§ GOAL OF THE EXERCISE: Every entry that follows should be repeated exactly; drop the images.
*** RECORDS SHOWN Section Begins ***
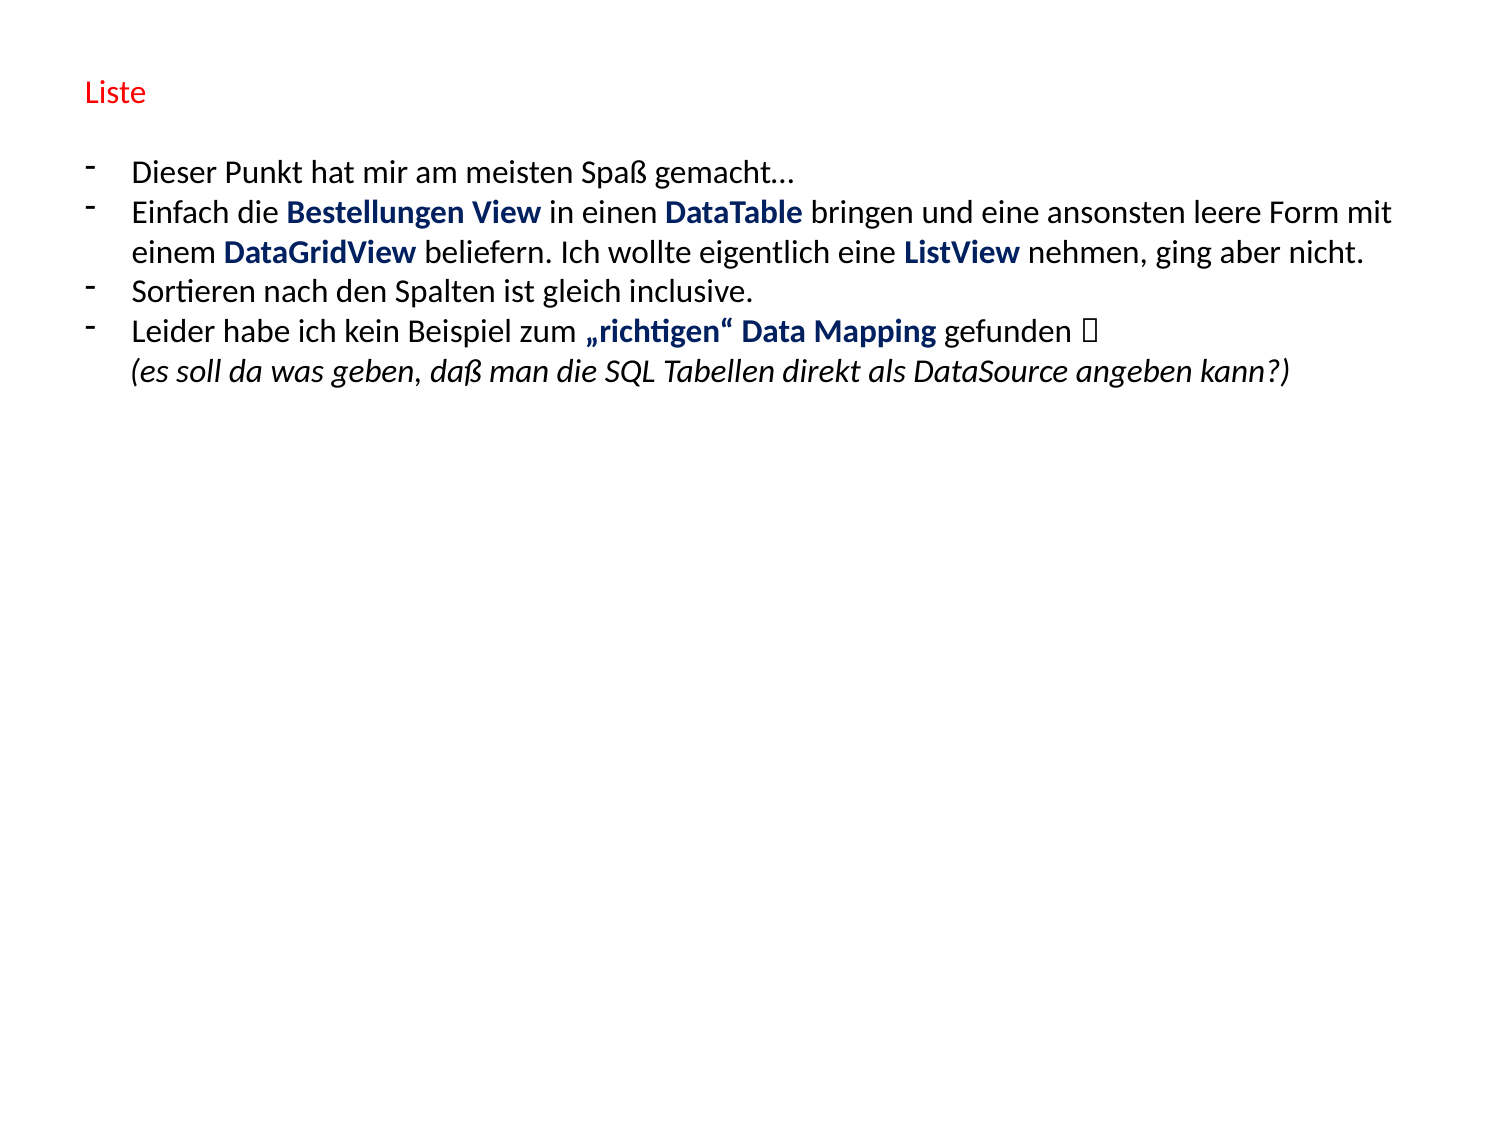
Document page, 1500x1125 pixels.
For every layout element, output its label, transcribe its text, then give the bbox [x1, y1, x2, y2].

text_box Liste Dieser Punkt hat mir am meisten Spaß gemacht… Einfach die Bestellungen View in einen DataTable bringen und eine ansonsten leere Form mit einem DataGridView beliefern. Ich wollte eigentlich eine ListView nehmen, ging aber nicht. Sortieren nach den Spalten ist gleich inclusive. Leider habe ich kein Beispiel zum „richtigen“ Data Mapping gefunden  (es soll da was geben, daß man die SQL Tabellen direkt als DataSource angeben kann?) [70, 62, 1423, 397]
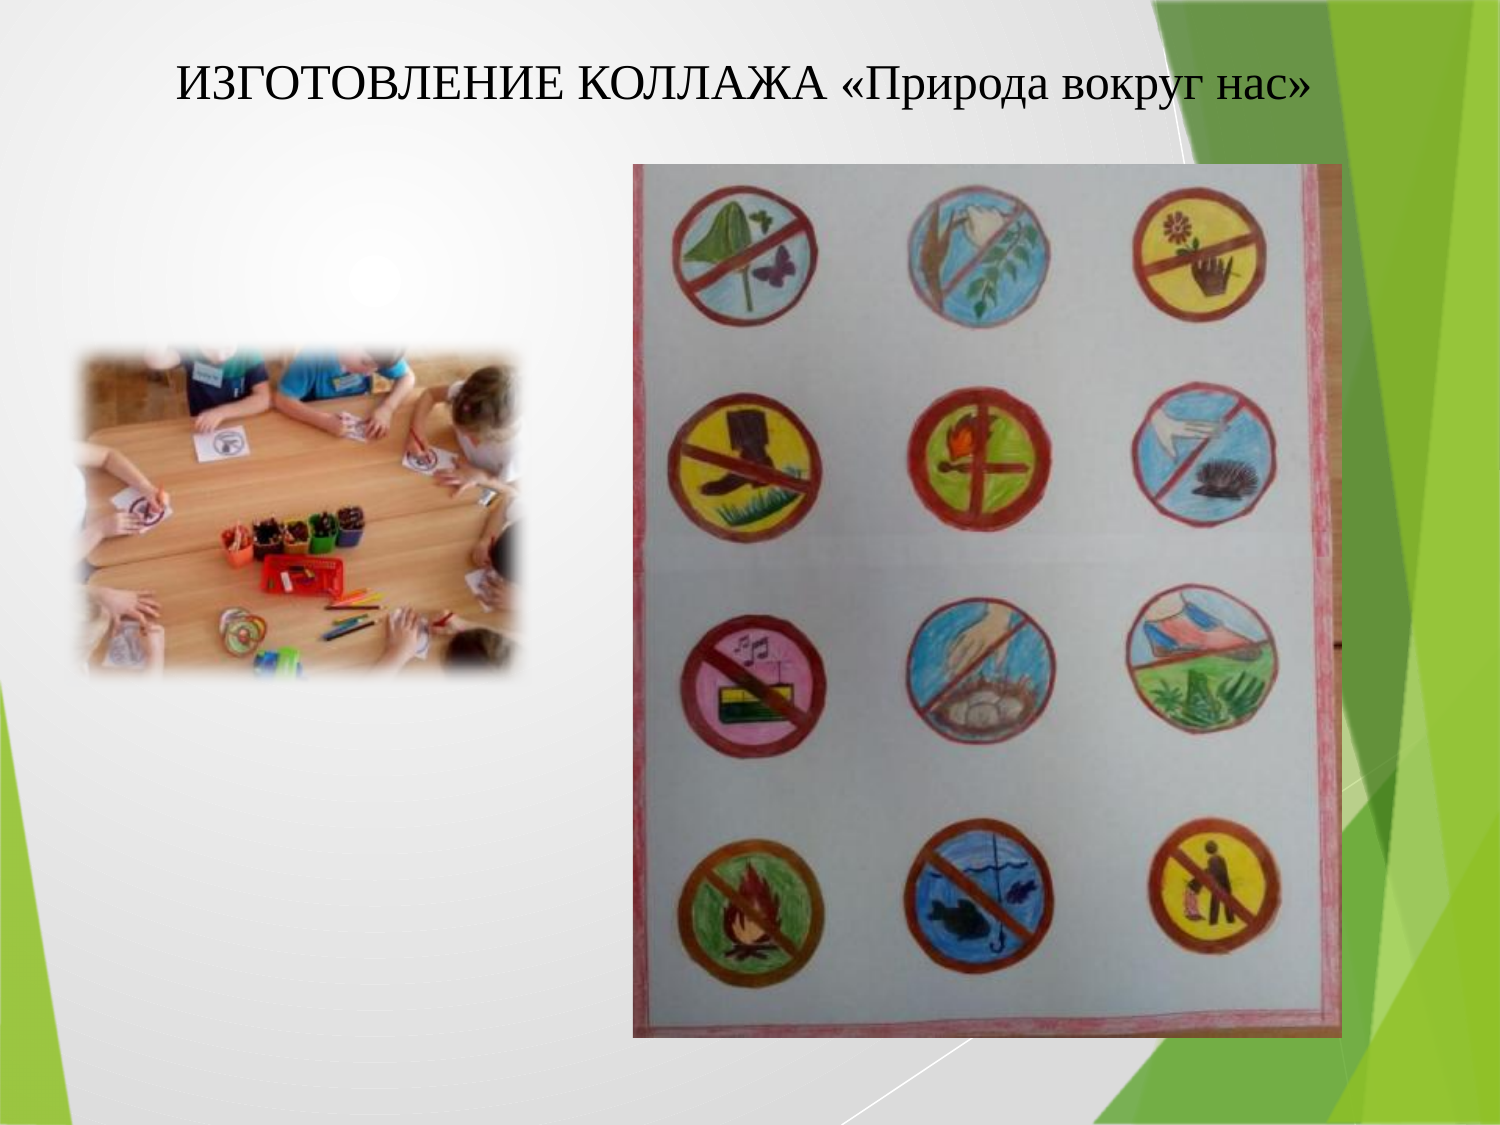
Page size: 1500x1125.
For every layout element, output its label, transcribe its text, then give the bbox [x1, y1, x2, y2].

picture [632, 164, 1347, 1038]
picture [67, 340, 530, 686]
text_box ИЗГОТОВЛЕНИЕ КОЛЛАЖА «Природа вокруг нас» [41, 42, 1447, 118]
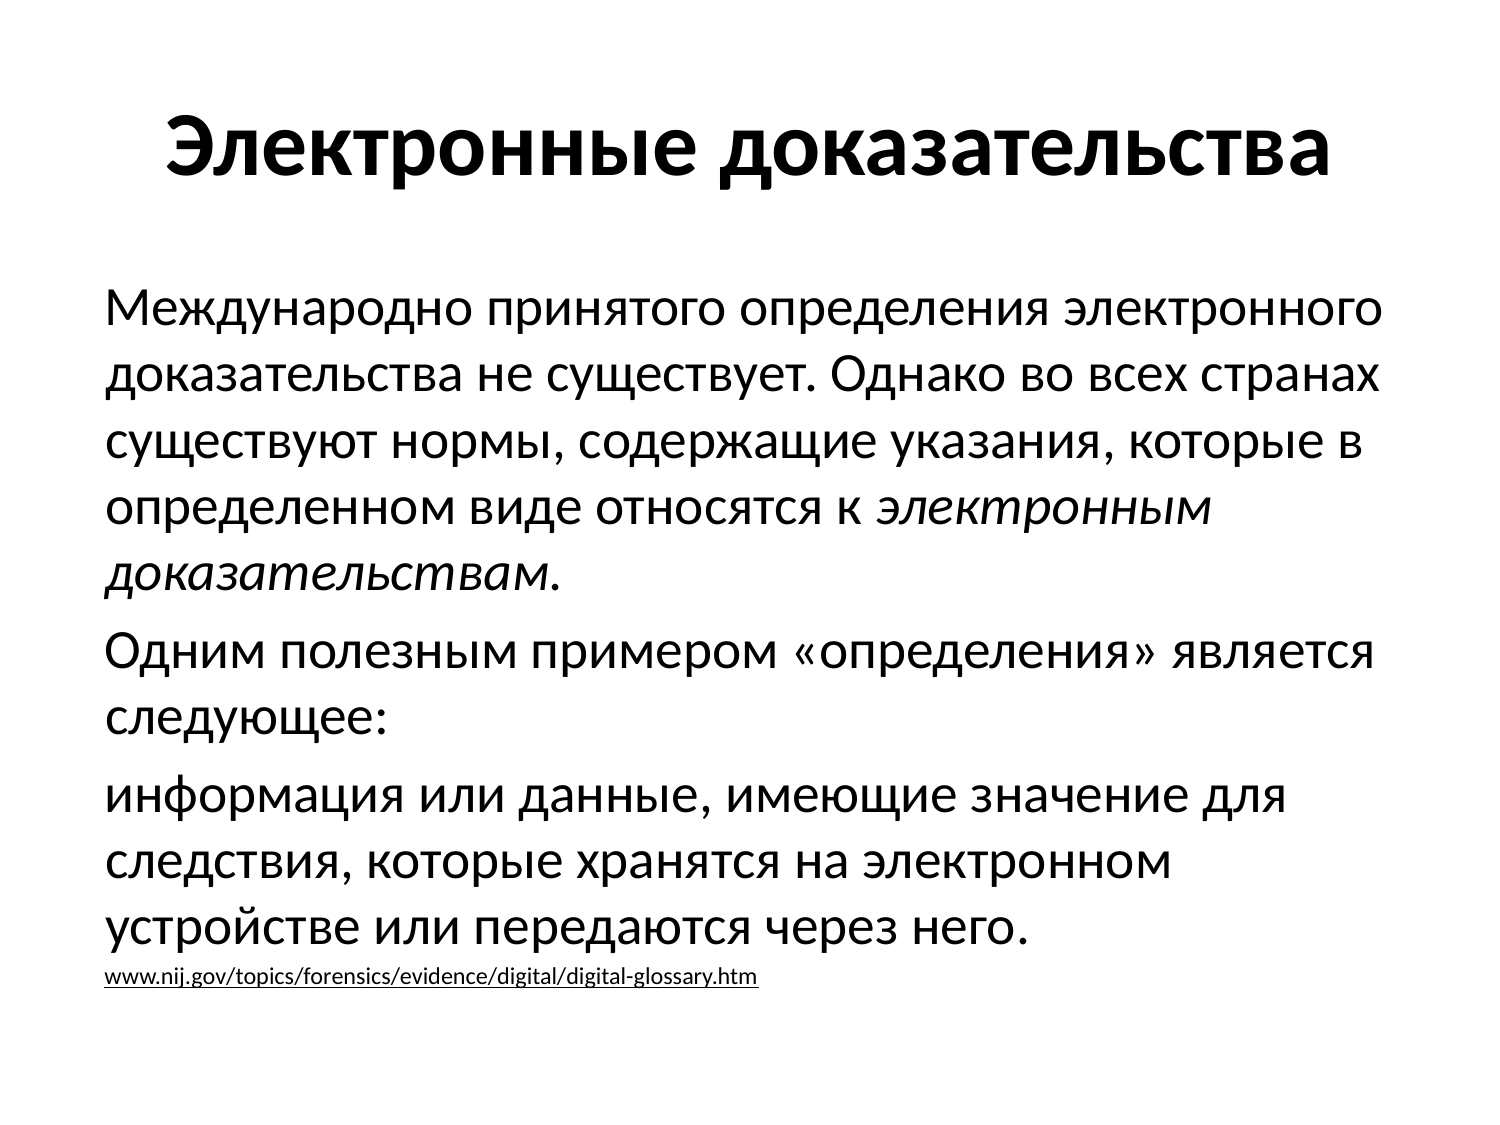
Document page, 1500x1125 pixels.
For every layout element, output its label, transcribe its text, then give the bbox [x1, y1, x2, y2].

title Электронные доказательства [74, 44, 1426, 233]
list Международно принятого определения электронного доказательства не существует. Однако во всех странах существуют нормы, содержащие указания, которые в определенном виде относятся к электронным доказательствам. Одним полезным примером «определения» является следующее: информация или данные, имеющие значение для следствия, которые хранятся на электронном устройстве или передаются через него. www.nij.gov/topics/forensics/evidence/digital/digital-glossary.htm [74, 262, 1426, 1006]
*** RECORDS SHOWN Section Ends ***
§ ANSWER FOR THIS EXERCISE:
Document page, 1500x1125 pixels.
For every layout element, output its label, transcribe its text, then give the bbox [x1, y1, x2, y2].

text_box Liste Dieser Punkt hat mir am meisten Spaß gemacht… Einfach die Bestellungen View in einen DataTable bringen und eine ansonsten leere Form mit einem DataGridView beliefern. Ich wollte eigentlich eine ListView nehmen, ging aber nicht. Sortieren nach den Spalten ist gleich inclusive. Leider habe ich kein Beispiel zum „richtigen“ Data Mapping gefunden  (es soll da was geben, daß man die SQL Tabellen direkt als DataSource angeben kann?) [70, 62, 1423, 397]
Page size: 1500x1125.
For every layout element, output its label, transcribe its text, then give the bbox [x1, y1, x2, y2].

picture [632, 164, 1347, 1038]
picture [67, 340, 530, 686]
text_box ИЗГОТОВЛЕНИЕ КОЛЛАЖА «Природа вокруг нас» [41, 42, 1447, 118]
Document page, 1500x1125 pixels.
For every layout element, output its label, transcribe its text, then give the bbox [x1, y1, x2, y2].

title Электронные доказательства [74, 44, 1426, 233]
list Международно принятого определения электронного доказательства не существует. Однако во всех странах существуют нормы, содержащие указания, которые в определенном виде относятся к электронным доказательствам. Одним полезным примером «определения» является следующее: информация или данные, имеющие значение для следствия, которые хранятся на электронном устройстве или передаются через него. www.nij.gov/topics/forensics/evidence/digital/digital-glossary.htm [74, 262, 1426, 1006]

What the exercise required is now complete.